De autoria do deputado federal André Janones (Rede-MG), a proposta estabelece que, após a contestação da transação, o ressarcimento deverá ocorrer em até cinco dias úteis. Nos casos que demandem investigação mais aprofundada, a instituição financeira poderá ter até 35 dias úteis para concluir a análise.
O texto também determina que a vítima terá até 80 dias, contados a partir da realização da transferência, para comunicar a fraude à instituição financeira e solicitar a devolução dos valores.
Banco poderá negar ressarcimento em situações específicas
Pela proposta, a instituição financeira poderá recusar o pagamento caso consiga comprovar que o próprio cliente participou da fraude ou que houve dolo ou culpa grave por parte do titular da conta.
Uma das principais mudanças previstas é a possibilidade de ressarcimento mesmo quando os recursos transferidos não forem recuperados da conta que recebeu o dinheiro. Nessa situação, o prejuízo deverá ser dividido entre as instituições financeiras envolvidas na operação, conforme as regras previstas no projeto.
Proposta ainda não está valendo
Apesar da repercussão da medida, as novas regras ainda não estão em vigor. O PL 3.127/2026 foi apresentado em 16 de junho de 2026 e segue em tramitação na Câmara dos Deputados.

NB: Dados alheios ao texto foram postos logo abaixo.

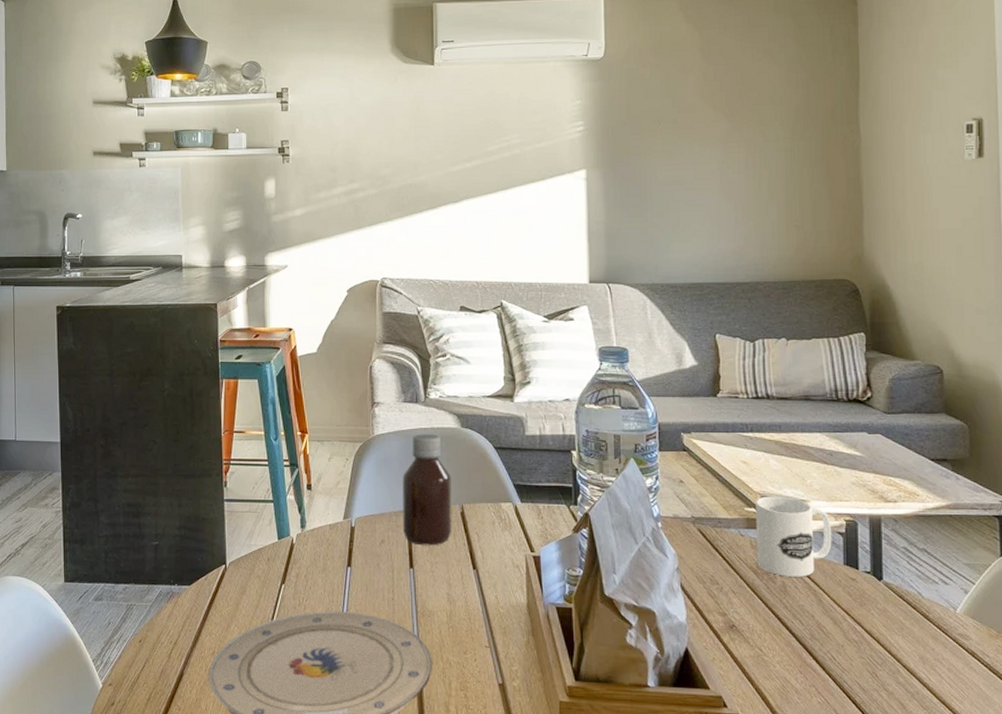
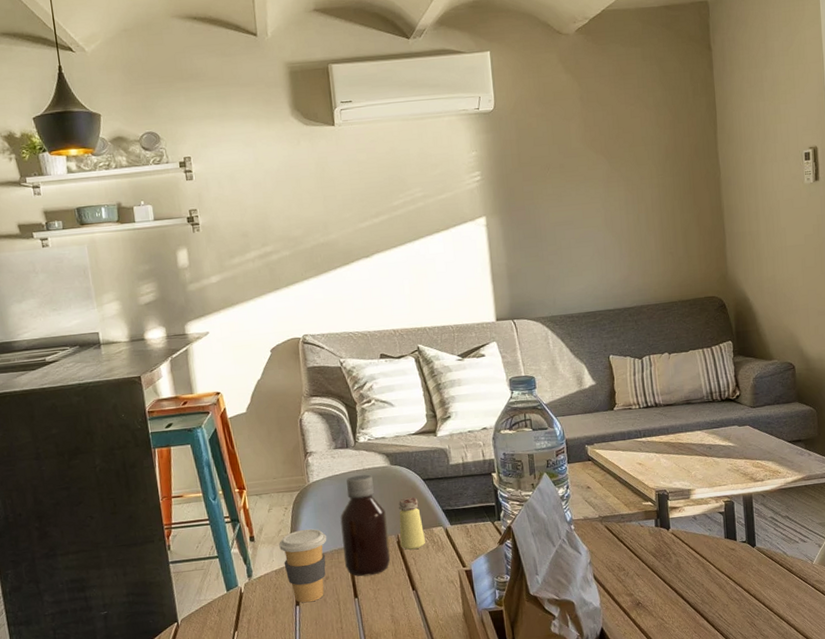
coffee cup: none [336,484,387,565] -> present [279,528,327,603]
saltshaker: none [463,465,491,525] -> present [398,497,425,550]
mug: present [756,496,832,577] -> none [651,488,715,556]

Atualmente, a matéria aguarda designação de relator na Comissão de Comunicação e ainda deverá passar por outras comissões da Casa. Portanto, os bancos ainda não estão obrigados a realizar o ressarcimento nos moldes previstos pelo projeto.
Caso avance no Congresso e seja transformada em lei, a proposta poderá estabelecer novas responsabilidades para as instituições financeiras diante de golpes e fraudes praticados por meio de transferências eletrônicas.